### TASK REQUIREMENTS:
In the records below, find the line containing "658 310 75.94". Output it and every line after it to the end, unchanged, with no pictures.

### EXTRACTED MATERIAL ###

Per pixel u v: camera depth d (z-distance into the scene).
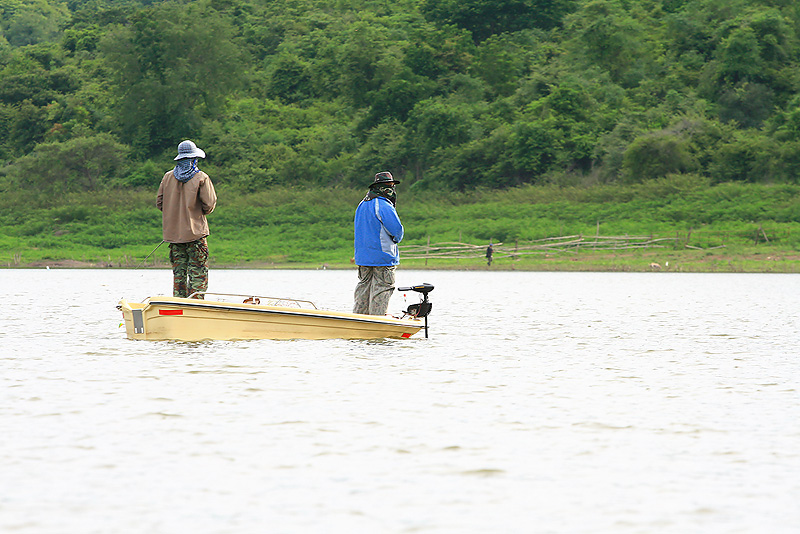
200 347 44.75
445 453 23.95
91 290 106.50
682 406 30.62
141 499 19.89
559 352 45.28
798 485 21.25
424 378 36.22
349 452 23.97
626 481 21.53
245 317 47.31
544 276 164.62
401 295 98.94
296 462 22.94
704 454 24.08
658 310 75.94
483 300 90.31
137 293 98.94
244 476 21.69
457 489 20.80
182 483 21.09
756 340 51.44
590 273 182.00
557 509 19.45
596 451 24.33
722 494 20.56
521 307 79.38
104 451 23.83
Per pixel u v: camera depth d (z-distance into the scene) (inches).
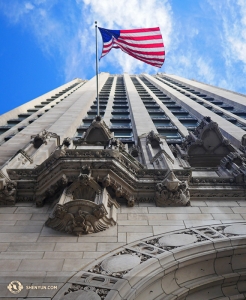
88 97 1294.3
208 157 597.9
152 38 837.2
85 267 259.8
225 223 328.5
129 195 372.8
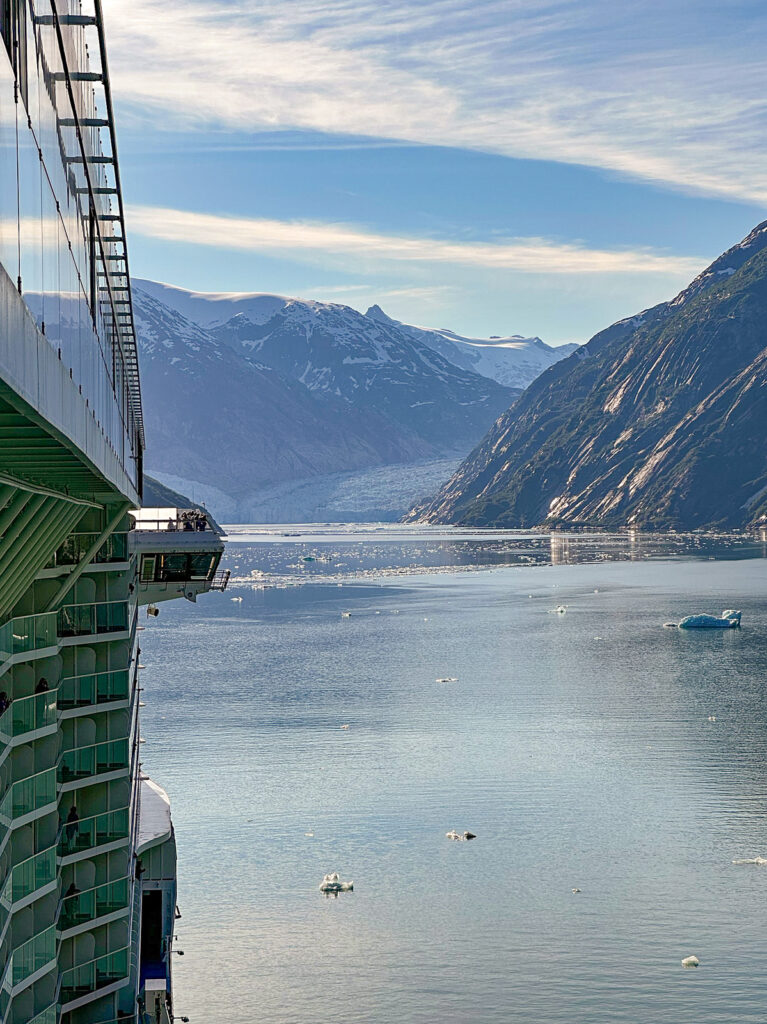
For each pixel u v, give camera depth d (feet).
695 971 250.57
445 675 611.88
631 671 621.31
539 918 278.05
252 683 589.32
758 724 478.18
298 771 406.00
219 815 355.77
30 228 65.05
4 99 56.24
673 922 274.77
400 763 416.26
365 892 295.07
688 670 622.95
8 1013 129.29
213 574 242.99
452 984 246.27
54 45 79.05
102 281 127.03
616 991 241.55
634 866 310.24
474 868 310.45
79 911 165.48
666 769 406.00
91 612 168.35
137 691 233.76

###

### RESULT:
658 310 75.94
483 300 90.31
137 293 98.94
244 476 21.69
457 489 20.80
182 483 21.09
756 340 51.44
590 273 182.00
557 509 19.45
596 451 24.33
722 494 20.56
521 307 79.38
104 451 23.83
Per pixel u v: camera depth d (z-distance into the scene) (inches).
88 97 1294.3
208 157 597.9
152 38 837.2
85 267 259.8
225 223 328.5
129 195 372.8
For each pixel u v, give camera depth d (feet).
695 971 250.57
445 675 611.88
631 671 621.31
539 918 278.05
252 683 589.32
758 724 478.18
298 771 406.00
219 815 355.77
30 228 65.05
4 99 56.24
673 922 274.77
400 763 416.26
365 892 295.07
688 670 622.95
8 1013 129.29
213 574 242.99
452 984 246.27
54 45 79.05
102 281 127.03
616 991 241.55
634 866 310.24
474 868 310.45
79 911 165.48
666 769 406.00
91 612 168.35
137 691 233.76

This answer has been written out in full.